Lalita meraung. "Lopika bisa langsing karena dia badannya kayak kebo. Nah' akuu. Maa, badanku udah kurus. Yakali mau dikurusin lagi."

"Lo jangan bawa-bawa gue, bilang aja lo juga laper!" Lopika melotot lalu detik itu juga kembali mengerang lapar.

Mirah berdecak, menatap duan anak gadisnya yang manja. Setelah Niki pergi kini mulai terasa berat keadaan mereka. Selain tidak ada uang, juga tidak ada yang membereskan rumah. Kondisi rumah mereka kini nyaris menyerupai gudang bukan tempat tinggal. Sampah berserak, kotoran di mana-mana, dan sisa-sisa dari kerusuhan saat Neil kemari masih ada sampai sekarang. Tidak ada yang ingin merapikan barang-barang kembali ke tempatnya semula. Terlalu merepotkan untuk mereka melipat dan menaruh dalam lemari karena biasanya semua dikerjakan oleh Niki.
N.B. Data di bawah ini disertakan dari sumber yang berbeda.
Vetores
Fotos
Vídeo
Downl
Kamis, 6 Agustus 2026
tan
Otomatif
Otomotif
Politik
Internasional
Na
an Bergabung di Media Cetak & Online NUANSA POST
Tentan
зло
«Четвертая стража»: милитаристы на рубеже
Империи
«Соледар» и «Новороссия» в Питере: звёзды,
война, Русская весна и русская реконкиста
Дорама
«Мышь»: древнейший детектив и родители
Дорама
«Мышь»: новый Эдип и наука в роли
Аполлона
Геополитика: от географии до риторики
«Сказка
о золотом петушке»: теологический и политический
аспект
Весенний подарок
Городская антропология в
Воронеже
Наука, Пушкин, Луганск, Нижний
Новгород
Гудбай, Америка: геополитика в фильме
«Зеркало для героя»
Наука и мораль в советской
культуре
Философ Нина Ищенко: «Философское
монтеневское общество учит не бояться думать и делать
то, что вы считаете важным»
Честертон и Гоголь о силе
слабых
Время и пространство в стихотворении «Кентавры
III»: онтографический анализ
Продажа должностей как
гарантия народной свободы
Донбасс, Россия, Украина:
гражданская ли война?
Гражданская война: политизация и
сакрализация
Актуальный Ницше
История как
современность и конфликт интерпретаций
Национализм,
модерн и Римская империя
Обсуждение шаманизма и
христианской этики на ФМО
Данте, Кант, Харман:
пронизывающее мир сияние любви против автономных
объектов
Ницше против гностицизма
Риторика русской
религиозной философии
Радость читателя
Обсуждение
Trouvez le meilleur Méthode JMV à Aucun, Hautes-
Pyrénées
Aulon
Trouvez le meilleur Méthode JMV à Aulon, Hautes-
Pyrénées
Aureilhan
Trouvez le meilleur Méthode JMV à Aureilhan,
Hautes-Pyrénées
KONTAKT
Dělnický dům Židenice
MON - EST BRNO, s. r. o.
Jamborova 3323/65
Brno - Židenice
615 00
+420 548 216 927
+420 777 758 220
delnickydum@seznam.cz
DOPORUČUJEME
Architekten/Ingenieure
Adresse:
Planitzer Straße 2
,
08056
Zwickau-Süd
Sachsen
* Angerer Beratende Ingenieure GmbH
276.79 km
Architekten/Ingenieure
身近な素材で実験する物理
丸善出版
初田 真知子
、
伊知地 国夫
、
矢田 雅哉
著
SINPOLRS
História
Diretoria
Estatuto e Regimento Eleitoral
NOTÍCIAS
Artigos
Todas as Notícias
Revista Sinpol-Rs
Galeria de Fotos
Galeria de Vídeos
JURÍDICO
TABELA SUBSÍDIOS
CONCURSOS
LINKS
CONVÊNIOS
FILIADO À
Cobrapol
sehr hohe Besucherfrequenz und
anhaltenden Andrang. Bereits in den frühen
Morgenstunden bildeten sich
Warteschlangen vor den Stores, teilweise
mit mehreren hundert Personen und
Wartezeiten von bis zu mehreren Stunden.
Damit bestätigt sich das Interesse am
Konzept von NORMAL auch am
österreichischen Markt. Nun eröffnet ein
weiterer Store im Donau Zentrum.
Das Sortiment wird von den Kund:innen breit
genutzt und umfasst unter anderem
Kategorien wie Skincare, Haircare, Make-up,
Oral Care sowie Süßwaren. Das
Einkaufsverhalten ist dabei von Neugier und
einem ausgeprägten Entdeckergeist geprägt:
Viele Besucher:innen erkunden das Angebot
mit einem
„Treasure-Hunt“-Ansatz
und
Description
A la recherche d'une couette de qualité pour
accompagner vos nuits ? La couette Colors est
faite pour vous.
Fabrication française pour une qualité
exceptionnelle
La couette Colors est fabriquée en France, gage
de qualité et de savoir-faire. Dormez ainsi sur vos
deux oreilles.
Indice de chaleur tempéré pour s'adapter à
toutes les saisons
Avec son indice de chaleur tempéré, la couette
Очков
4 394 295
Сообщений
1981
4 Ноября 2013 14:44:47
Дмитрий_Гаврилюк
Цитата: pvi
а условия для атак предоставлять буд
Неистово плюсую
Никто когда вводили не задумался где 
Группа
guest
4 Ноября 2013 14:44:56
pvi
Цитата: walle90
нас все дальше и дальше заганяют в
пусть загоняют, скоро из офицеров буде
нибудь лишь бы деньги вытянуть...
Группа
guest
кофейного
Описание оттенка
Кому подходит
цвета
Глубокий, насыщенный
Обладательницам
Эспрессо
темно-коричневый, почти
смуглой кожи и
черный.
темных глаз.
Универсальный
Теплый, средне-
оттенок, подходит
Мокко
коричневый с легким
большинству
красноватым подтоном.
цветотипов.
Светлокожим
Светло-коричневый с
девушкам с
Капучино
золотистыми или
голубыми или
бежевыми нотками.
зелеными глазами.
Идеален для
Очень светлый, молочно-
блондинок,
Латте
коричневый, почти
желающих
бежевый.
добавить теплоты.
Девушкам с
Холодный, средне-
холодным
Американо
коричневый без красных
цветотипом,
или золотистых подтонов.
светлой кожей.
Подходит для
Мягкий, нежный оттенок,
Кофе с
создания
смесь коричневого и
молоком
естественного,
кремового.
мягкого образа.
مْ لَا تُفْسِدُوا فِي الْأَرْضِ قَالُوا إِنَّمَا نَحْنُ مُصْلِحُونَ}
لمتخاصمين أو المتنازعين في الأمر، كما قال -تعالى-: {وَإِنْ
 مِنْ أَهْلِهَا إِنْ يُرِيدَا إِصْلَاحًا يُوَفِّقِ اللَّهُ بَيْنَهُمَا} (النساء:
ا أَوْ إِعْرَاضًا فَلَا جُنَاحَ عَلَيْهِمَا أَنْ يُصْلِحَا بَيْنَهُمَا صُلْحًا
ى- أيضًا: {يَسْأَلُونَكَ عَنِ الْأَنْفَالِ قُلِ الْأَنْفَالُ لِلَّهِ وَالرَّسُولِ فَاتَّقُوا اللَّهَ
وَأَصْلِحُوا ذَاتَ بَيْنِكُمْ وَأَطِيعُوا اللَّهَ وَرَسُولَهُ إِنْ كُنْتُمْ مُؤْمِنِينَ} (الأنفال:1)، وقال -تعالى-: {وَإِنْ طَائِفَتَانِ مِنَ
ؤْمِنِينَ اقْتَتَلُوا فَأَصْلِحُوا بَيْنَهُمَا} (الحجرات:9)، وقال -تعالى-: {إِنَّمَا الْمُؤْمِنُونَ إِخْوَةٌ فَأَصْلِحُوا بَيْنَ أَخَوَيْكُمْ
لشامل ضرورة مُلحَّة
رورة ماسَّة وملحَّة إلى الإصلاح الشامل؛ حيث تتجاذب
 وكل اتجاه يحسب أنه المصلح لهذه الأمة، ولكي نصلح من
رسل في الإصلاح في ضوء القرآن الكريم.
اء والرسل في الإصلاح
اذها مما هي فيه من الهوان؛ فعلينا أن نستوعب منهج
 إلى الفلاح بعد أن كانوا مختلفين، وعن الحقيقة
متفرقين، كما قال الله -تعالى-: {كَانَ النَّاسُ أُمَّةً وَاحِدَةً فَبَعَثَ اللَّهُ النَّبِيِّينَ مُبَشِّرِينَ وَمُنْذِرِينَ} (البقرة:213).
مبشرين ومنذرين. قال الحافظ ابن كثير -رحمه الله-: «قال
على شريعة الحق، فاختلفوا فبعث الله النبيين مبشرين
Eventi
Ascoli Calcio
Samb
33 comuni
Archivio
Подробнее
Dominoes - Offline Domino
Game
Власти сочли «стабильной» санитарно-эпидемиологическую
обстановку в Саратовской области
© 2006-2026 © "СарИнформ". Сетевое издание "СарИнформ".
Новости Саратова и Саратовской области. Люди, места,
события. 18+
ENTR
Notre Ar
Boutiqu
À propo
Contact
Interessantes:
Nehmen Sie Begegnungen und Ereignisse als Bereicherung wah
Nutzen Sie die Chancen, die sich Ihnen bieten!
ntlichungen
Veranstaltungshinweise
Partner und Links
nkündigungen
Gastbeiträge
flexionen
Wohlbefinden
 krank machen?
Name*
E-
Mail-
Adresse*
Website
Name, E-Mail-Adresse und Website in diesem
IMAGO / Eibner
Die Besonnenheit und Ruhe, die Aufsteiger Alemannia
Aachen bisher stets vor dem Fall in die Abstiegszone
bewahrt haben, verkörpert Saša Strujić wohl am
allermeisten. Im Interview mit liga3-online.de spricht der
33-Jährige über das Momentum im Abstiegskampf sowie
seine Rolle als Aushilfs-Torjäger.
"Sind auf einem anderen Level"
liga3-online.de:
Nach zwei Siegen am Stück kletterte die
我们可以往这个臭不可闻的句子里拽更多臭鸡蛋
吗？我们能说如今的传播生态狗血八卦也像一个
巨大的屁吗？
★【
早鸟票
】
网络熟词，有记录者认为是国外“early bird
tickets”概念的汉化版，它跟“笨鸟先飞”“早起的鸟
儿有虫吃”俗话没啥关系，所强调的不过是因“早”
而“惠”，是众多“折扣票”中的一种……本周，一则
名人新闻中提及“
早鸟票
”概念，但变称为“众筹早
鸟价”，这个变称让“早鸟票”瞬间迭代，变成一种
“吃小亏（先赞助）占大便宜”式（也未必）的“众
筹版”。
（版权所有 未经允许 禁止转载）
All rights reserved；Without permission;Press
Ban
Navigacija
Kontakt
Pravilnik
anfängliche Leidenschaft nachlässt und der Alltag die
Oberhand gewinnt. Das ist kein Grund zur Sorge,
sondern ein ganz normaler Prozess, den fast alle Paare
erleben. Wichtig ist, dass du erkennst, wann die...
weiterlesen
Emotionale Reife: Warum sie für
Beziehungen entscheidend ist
Mengingat tentang Niki dan Neil membuat Mirah marah. Ia merasa kalau keduanya bukan orang yang mengerti cara berterima kasih. Ia sudah membantu merawat Niki hingga sebesar sekarang. Mengasuh dengan baik meskipun bukan anak kandung. Harusnya uang 10 juta memang layak diterimanya, dan Niki bekerja keras untuk melakukan pekerjaan rumah tangga, memang sudah semestinya dilakukan. Ia tidak mengerti kenapa orang-orang menyalahkannya dan Neil marah atas tindakannya.

"Papa kemana, Maaa? Masa udah lebih sebulan nggak pulang?" tanya Lalita.

Mirah menggeleng. "Nggak tahu, tadi mama udah ke pasar buat cari dia tapi nggak nemu. Entah masih hidup apa nggak. Bikin susah aja. Keadaan lagi gini malah ngilang. Kemarin-kemarin pas mama masih ada uang, papamu itu nggak kerja dan cuma ongkang-ongkang kaki saja. Sekarang kita lapar, malah dia nggak berguna."

Penyesalan merayapi hati Mirah tentang suaminya. Ia selalu membiarkan saja Benu tidak bekerja karena mereka punya uang. Tapi sekarang, ia berharap suaminya datang dan memberi uang untuk makan. Harapan palsu yang membuat Mirah mendesah kesal. Ia berencana untuk kembali ke pasar saat terdengar teriakan dari pintu yang membuat kaget.

"Miraaah, Lopikaa, Lalitaaa, di mana kalian? Papa bawa makanan!"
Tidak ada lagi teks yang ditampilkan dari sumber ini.